知っている数の名前の直前までしか正確に扱えない / Credit:Benjamin Pitt et al . Exact Number Concepts Are Limited to the Verbal Count Range . Psychological Science (2022)

MITの研究者たちが行った調査方法は上の図のように「縦に並べたボタンと同じ数の石を横に並べる」というものでした。

なんでもない作業のように思えますが、実際は違います。

縦に並べたボタンと同じ数の石を横に並べるには、縦に並んだボタンを一度脳内で「数」に変換する情報処理が必要だからです。

研究者たちはこのテストを、アマゾンの奥地に住むチマネ族の人々に行ってもらいました。

チマネの人々の教育水準は限定的であり、知っている「数字の名詞」の限界値は個人によってバラバラになっています。

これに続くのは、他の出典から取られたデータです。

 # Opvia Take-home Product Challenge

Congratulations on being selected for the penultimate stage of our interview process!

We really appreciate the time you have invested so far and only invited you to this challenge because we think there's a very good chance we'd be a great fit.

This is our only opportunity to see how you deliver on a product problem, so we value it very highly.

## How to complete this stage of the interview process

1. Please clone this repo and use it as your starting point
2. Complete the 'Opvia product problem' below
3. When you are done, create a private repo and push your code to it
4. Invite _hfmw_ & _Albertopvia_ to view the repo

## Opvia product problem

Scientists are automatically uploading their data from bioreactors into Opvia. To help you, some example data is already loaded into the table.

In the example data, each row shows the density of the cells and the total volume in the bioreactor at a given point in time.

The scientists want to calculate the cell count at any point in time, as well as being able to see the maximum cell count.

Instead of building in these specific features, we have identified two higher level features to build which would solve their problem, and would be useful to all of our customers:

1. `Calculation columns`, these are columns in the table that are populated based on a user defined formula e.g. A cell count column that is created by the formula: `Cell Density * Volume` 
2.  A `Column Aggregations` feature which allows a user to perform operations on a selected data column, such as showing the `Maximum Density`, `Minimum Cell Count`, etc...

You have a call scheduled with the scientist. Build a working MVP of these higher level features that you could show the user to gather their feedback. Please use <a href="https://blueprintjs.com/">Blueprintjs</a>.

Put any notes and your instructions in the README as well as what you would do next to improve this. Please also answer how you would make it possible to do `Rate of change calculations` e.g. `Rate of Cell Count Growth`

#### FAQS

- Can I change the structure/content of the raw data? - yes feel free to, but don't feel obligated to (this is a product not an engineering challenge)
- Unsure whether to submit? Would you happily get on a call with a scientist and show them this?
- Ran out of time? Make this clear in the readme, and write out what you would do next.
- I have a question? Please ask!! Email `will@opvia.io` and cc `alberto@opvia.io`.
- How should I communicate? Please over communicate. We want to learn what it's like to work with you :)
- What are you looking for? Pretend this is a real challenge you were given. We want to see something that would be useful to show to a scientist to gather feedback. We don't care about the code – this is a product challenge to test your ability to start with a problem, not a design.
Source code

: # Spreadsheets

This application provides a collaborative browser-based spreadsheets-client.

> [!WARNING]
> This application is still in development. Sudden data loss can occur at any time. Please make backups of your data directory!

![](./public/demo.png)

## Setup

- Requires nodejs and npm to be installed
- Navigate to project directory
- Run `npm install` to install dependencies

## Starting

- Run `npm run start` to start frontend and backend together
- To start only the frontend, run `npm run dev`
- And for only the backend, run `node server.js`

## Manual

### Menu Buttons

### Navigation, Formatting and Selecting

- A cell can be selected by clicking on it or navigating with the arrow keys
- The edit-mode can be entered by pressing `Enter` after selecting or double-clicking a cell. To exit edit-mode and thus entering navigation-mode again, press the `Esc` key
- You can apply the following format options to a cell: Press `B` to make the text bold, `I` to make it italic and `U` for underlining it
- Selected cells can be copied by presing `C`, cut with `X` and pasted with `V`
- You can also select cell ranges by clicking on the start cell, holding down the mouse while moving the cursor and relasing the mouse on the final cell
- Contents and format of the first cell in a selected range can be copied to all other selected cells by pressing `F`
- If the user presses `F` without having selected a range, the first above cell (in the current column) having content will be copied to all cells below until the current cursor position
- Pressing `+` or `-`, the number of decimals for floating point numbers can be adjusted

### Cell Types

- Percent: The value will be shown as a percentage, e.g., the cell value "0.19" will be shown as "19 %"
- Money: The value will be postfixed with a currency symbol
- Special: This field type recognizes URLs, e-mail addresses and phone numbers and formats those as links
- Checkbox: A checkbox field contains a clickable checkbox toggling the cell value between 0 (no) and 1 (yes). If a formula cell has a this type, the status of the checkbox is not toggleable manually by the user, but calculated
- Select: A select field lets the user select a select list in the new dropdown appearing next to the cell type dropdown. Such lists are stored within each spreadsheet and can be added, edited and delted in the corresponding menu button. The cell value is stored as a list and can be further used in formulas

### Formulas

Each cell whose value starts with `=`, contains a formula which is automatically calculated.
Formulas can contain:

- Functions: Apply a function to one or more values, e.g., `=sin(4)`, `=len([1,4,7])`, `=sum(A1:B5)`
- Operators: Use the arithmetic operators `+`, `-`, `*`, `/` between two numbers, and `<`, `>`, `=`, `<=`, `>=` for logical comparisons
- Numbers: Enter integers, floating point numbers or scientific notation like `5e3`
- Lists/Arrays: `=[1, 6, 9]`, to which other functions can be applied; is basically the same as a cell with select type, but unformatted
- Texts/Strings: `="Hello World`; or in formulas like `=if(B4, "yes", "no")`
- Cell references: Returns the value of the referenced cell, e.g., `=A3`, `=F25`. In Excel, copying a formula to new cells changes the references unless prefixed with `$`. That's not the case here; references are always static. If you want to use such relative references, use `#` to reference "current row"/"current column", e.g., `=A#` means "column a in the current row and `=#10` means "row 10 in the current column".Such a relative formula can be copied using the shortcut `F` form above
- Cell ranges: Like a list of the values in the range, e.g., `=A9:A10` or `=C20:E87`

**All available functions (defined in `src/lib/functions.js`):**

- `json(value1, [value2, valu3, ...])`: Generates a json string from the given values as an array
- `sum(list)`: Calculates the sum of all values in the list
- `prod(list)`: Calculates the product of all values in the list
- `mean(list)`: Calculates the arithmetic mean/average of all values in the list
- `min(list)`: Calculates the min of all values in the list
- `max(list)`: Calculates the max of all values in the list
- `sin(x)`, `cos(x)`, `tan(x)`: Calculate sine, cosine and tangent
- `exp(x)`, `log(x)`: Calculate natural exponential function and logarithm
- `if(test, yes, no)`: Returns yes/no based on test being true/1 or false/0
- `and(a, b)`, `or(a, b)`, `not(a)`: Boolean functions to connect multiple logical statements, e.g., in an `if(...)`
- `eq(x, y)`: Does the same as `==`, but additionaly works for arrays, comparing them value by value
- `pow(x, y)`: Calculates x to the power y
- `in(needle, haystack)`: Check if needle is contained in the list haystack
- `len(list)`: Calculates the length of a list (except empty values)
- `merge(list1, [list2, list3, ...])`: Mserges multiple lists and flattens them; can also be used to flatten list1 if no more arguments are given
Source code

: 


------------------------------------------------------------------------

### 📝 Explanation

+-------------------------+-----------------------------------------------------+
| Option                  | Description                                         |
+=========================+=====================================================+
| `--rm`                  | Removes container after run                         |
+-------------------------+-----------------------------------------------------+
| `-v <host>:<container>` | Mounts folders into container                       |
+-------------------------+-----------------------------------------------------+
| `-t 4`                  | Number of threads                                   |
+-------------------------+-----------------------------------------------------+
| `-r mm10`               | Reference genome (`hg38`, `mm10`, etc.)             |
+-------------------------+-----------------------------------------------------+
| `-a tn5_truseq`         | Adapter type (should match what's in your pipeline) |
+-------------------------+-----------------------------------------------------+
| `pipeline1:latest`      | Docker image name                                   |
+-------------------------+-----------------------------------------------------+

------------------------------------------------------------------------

そこで研究者たちは知っている「数の名詞」の限界が6~20までの人々15人(低カウント能力者)を特定して、石を並べる実験を行ってもらいました。

結果、正確な数の石を並べられる能力は知っている「数の名詞」に大きく依存しており、石を並べる正確さは知っている数字の限界値より「やや低い」ことが判明します。

例えば10までの数字の名前しかしらない人の場合、正確に並べられる石の数は8個程度となっており、15までの数字の名前を知っている人は扱う石が13個程度になると間違いを犯すようになりました。

つまり10までしか数字の名前を知らない人にとって8は既にいわゆる「たくさん」となって近似値(だいたい)で表現する対象となっており、15までの数字しか知らない人は13個あたりからが「たくさん」となって正確さが失われていたのです。

また実験に協力してもらった低カウント能力者たちの全体的な成績を分析すると、間違いが「4~5」あたりから増え始め、扱うボタンと石の量が増えるにつれ、間違いの幅も大きくなっていくことが判明しました。

この結果は、「数字」をほとんど知らない人たちにとって、「5」という数が最初の壁になっていることを示します。